[[ MATERIAL SHOWN, beginning ]]

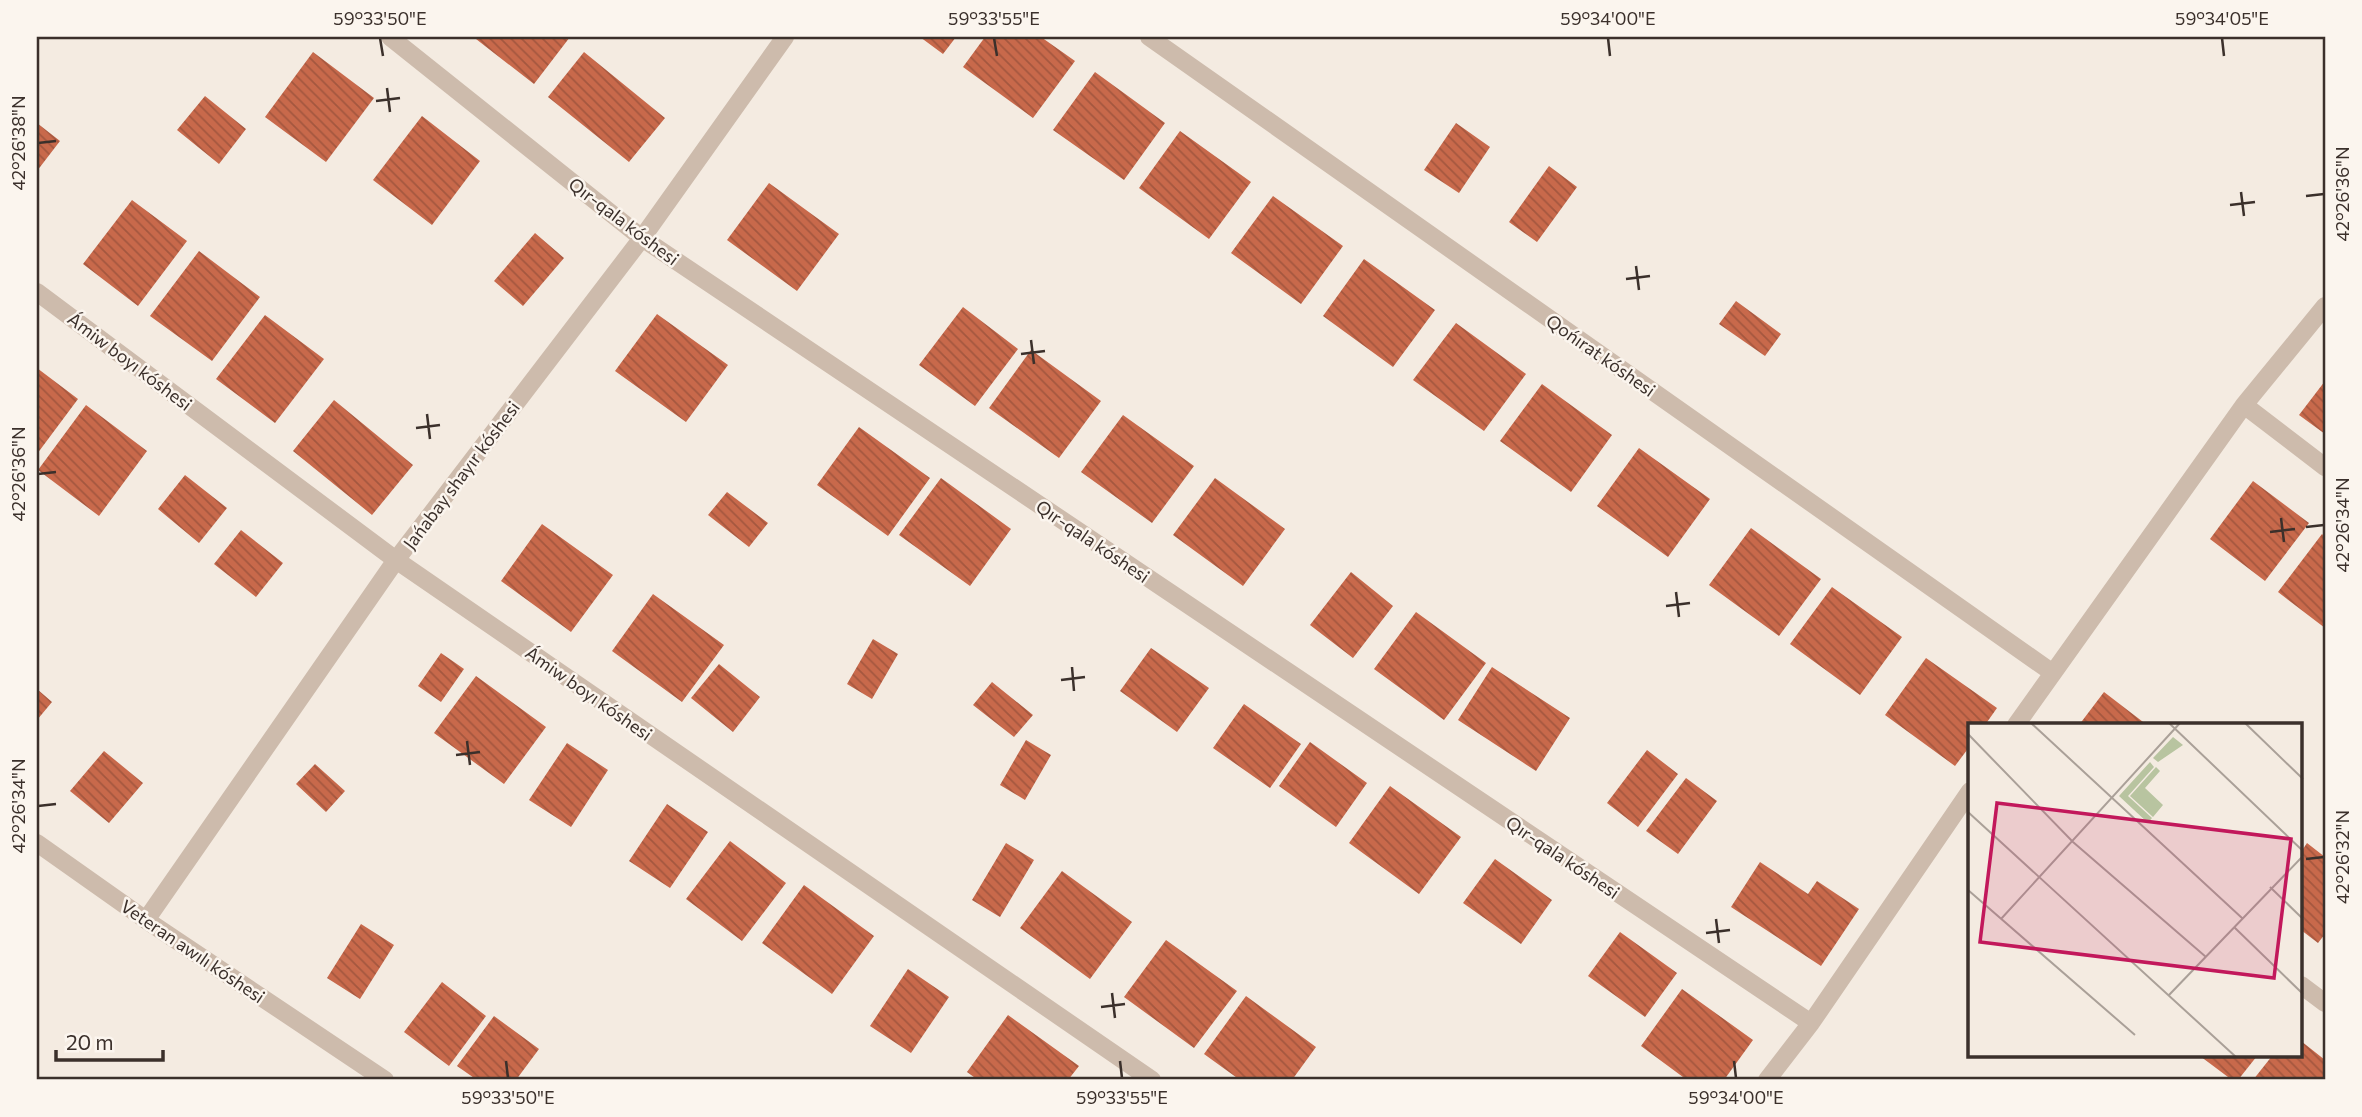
<svg xmlns="http://www.w3.org/2000/svg" width="2362" height="1117" font-family="Commissioner,sans-serif">
<style>
.building{fill:url(#building-back-hatch)}
.lines{fill:none;stroke-linecap:round;stroke-linejoin:round}
.minor{stroke:#cdbbac;stroke-width:18}
.ticks{fill:none;stroke:#3b302b;stroke-width:2.5}
.labels{text-anchor:middle;dominant-baseline:central;stroke-width:5;stroke-linejoin:round;paint-order:stroke}
.street-label{font-size:18px;fill:#3b302b;stroke:#fbf5ee}
.inset-road{fill:none;stroke:#aaa098;stroke-width:2}
.view{fill:#c2185b;fill-opacity:0.15;stroke:#c2185b;stroke-width:3.5}
.inset-edge{fill:none;stroke:#3b302b;stroke-width:3.5}
.neatline{fill:none;stroke:#3b302b;stroke-width:2.5}
.ticks-label{font-size:18px;text-anchor:middle;fill:#3b302b}
</style>
<defs>
<pattern id="building-back-hatch" width="6" height="6" patternUnits="userSpaceOnUse" patternTransform="scale(1.75)"><rect width="6" height="6" fill="#c8694b"/><path d="M-1 5l2 2M0 0l6 6M5-1l2 2" fill="none" stroke="#a4573f"/></pattern>
</defs>
<rect width="100%" height="100%" fill="#f4ebe1"/>
<path class="building" d="M477,37H570L534,84L476,39Z
M920,37H956L943,54Z
M985,37H1041L1075,61L1033,118L963,67Z
M313,52L374,98L326,162L265,117Z
M584,52L665,118L629,162L548,97Z
M1095,72L1165,123L1124,180L1053,130Z
M205,96L246,129L219,164L177,130Z
M422,116L480,161L432,225L373,180Z
M37,123L60,141L37,171Z
M1456,123L1490,147L1459,193L1424,170Z
M1180,131L1251,182L1209,239L1139,188Z
M1549,166L1577,187L1537,242L1509,222Z
M769,183L839,234L797,291L727,240Z
M1273,196L1343,246L1301,304L1231,253Z
M132,200L187,241L138,306L83,264Z
M535,233L564,258L523,306L494,281Z
M199,251L260,297L212,361L150,316Z
M1364,259L1435,310L1393,367L1323,316Z
M1736,301L1781,334L1765,356L1719,324Z
M963,307L1018,349L975,406L919,365Z
M657,314L728,365L686,422L615,371Z
M265,315L324,359L275,423L216,379Z
M1456,323L1526,374L1484,431L1413,380Z
M1031,350L1101,401L1059,458L989,408Z
M37,368L78,399L37,454Z
M2325,381V434L2299,415Z
M1542,384L1612,435L1571,492L1500,441Z
M334,400L413,465L372,515L293,451Z
M86,405L147,451L99,516L38,470Z
M1123,415L1194,466L1152,523L1081,472Z
M859,427L930,478L888,536L817,485Z
M1639,448L1710,499L1668,557L1597,506Z
M185,475L227,508L199,543L158,509Z
M941,478L1011,529L970,586L899,535Z
M1215,478L1285,529L1243,586L1173,535Z
M2253,481L2309,523L2265,581L2210,539Z
M727,492L768,523L749,547L708,515Z
M542,524L613,575L571,632L501,581Z
M1751,528L1821,579L1779,636L1709,585Z
M241,530L283,563L256,597L214,564Z
M2322,534L2325,537V628L2278,592Z
M1351,572L1393,606L1353,658L1310,625Z
M1832,587L1902,637L1860,695L1790,644Z
M653,594L724,645L682,702L612,651Z
M1416,612L1486,663L1444,720L1374,669Z
M873,639L898,654L872,699L847,684Z
M1151,648L1209,688L1177,732L1120,691Z
M441,653L464,669L441,702L418,686Z
M1926,658L1997,708L1985,725H1970V746L1955,766L1885,715Z
M719,664L760,697L733,732L691,698Z
M1492,667L1570,718L1536,771L1458,720Z
M476,676L546,727L504,784L434,733Z
M992,682L1033,715L1014,737L973,705Z
M37,689L52,702L37,720Z
M2104,692L2147,725H2079Z
M1244,704L1301,744L1270,788L1213,748Z
M1026,740L1051,755L1025,800L1000,785Z
M1310,742L1367,783L1336,827L1279,786Z
M567,743L608,770L571,827L529,800Z
M1647,750L1678,774L1638,827L1607,803Z
M104,751L143,783L109,823L70,791Z
M315,764L345,791L326,812L296,784Z
M1686,778L1717,801L1678,854L1646,831Z
M1390,786L1461,837L1419,894L1349,843Z
M667,804L708,832L670,888L629,861Z
M730,841L786,883L742,941L686,899Z
M1006,843L1034,860L1000,917L972,900Z
M2307,843L2325,857V934L2318,943L2301,930V852Z
M1495,859L1552,900L1521,944L1463,903Z
M1760,862L1808,894L1817,881L1859,909L1821,966L1731,907Z
M1062,871L1132,922L1090,979L1020,928Z
M804,885L874,936L832,994L762,943Z
M361,924L394,945L360,999L327,978Z
M1620,932L1677,973L1645,1017L1588,976Z
M1166,940L1237,991L1194,1048L1124,997Z
M908,969L949,997L911,1053L870,1026Z
M442,982L486,1016L449,1066L404,1032Z
M1682,989L1753,1040L1724,1080H1687L1641,1046Z
M1246,996L1316,1047L1292,1080H1240L1204,1054Z
M1008,1015L1079,1066L1068,1080H978L967,1072Z
M494,1016L539,1049L516,1080H477L457,1066Z
M2301,1041L2325,1060V1080H2253L2272,1056H2301Z
M2200,1056H2257L2238,1080H2232Z"/>
<g class="lines">
<path class="minor" d="M390,37L642,238L1811,1023
M1149,37L2053,673
M37,292L396,560L1152,1080
M2244,405L2325,467
M2016,725L2244,405L2325,306
M37,843L146,920L385,1080
M146,920L396,560L642,238L785,37
M2301,985L2325,1003
M1767,1080L1811,1023L1970,791"/>
</g>
<path class="ticks" d="M380,38L383,56M994,38L997,56M1608,38L1610,56M2222,38L2224,56M387,88L390,112M376,101L400,98M38,143L56,141M2241,192L2244,216M2306,196L2324,194M2230,205L2255,202M1636,266L1639,290M1626,279L1650,276M1031,340L1034,364M1021,354L1045,351M427,414L430,439M416,428L440,425M38,474L56,472M2281,518L2284,542M2306,527L2324,525M2270,532L2295,529M1676,592L1679,617M1666,606L1690,603M1072,667L1074,691M1061,680L1085,677M467,741L470,765M456,755L480,752M38,806L56,804M2306,859L2324,857M1716,919L1719,943M1706,933L1730,930M1112,993L1115,1018M1101,1007L1125,1004M506,1061L508,1078M1120,1061L1122,1078M1734,1061L1736,1078"/>
<g class="labels">
<g class="street-label">
<text transform="translate(624 221) rotate(37)">Qır-qala kóshesi</text>
<text transform="translate(1601 355) rotate(35)">Qońırat kóshesi</text>
<text transform="translate(130 361) rotate(37)">Ámiw boyı kóshesi</text>
<text transform="translate(461 475) rotate(-53)">Jańabay shayır kóshesi</text>
<text transform="translate(1093 541) rotate(34)">Qır-qala kóshesi</text>
<text transform="translate(589 693) rotate(35)">Ámiw boyı kóshesi</text>
<text transform="translate(1563 857) rotate(34)">Qır-qala kóshesi</text>
<text transform="translate(193 951) rotate(34)">Veteran awılı kóshesi</text>
</g>
</g>
<g transform="translate(1968 723)">
<rect width="334" height="334" fill="#f4ebe1"/>
<path d="M205,14L215,22L190,39L185,35ZM182,39L186,44L160,73L184,95L180,100L151,73ZM188,44L192,48L177,65L195,82L185,94L162,73Z" fill="#b8c4a0"/>
<path class="inset-road" d="M63,0L274,195M201,0L335,128M277,0L335,56M0,11L105,119L238,234M0,89L268,334M302,164L335,196M0,167L167,312M33,196L212,0M266,204L335,271M201,272L335,133"/>
<path class="view" d="M29,80L323,116L306,255L12,219Z"/>
<rect width="334" height="334" class="inset-edge"/>
</g>
<rect width="2362" height="1117" fill="none" stroke="#fbf5ee" stroke-width="77"/>
<path d="M56 1050v10h107v-10" fill="none" stroke="#3b302b" stroke-width="3.5"/>
<text x="66" y="1050" font-size="21" fill="#3b302b" stroke="#fbf5ee" stroke-width="5" paint-order="stroke">20 m</text>
<rect x="38" y="38" width="2286" height="1040" class="neatline"/>
<g class="ticks-label">
<text x="380" y="25">59°33'50"E</text>
<text x="994" y="25">59°33'55"E</text>
<text x="1608" y="25">59°34'00"E</text>
<text x="2222" y="25">59°34'05"E</text>
<text transform="translate(19 143) rotate(-90)" y="6">42°26'38"N</text>
<text transform="translate(2343 194) rotate(-90)" y="6">42°26'36"N</text>
<text transform="translate(19 474) rotate(-90)" y="6">42°26'36"N</text>
<text transform="translate(2343 525) rotate(-90)" y="6">42°26'34"N</text>
<text transform="translate(19 806) rotate(-90)" y="6">42°26'34"N</text>
<text transform="translate(2343 857) rotate(-90)" y="6">42°26'32"N</text>
<text x="508" y="1104">59°33'50"E</text>
<text x="1122" y="1104">59°33'55"E</text>
<text x="1736" y="1104">59°34'00"E</text>
</g>
</svg>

[[ MATERIAL SHOWN, end ]]

WHAT NEEDS TO BE DONE:
From the entries above, return exactly the line containing "M1180,131L1251,182L1209,239L1139,188Z", the line containing "M199,251L260,297L212,361L150,316Z", and all lines between, and nothing else.

SOLUTION FOR THIS TASK:
M1180,131L1251,182L1209,239L1139,188Z
M1549,166L1577,187L1537,242L1509,222Z
M769,183L839,234L797,291L727,240Z
M1273,196L1343,246L1301,304L1231,253Z
M132,200L187,241L138,306L83,264Z
M535,233L564,258L523,306L494,281Z
M199,251L260,297L212,361L150,316Z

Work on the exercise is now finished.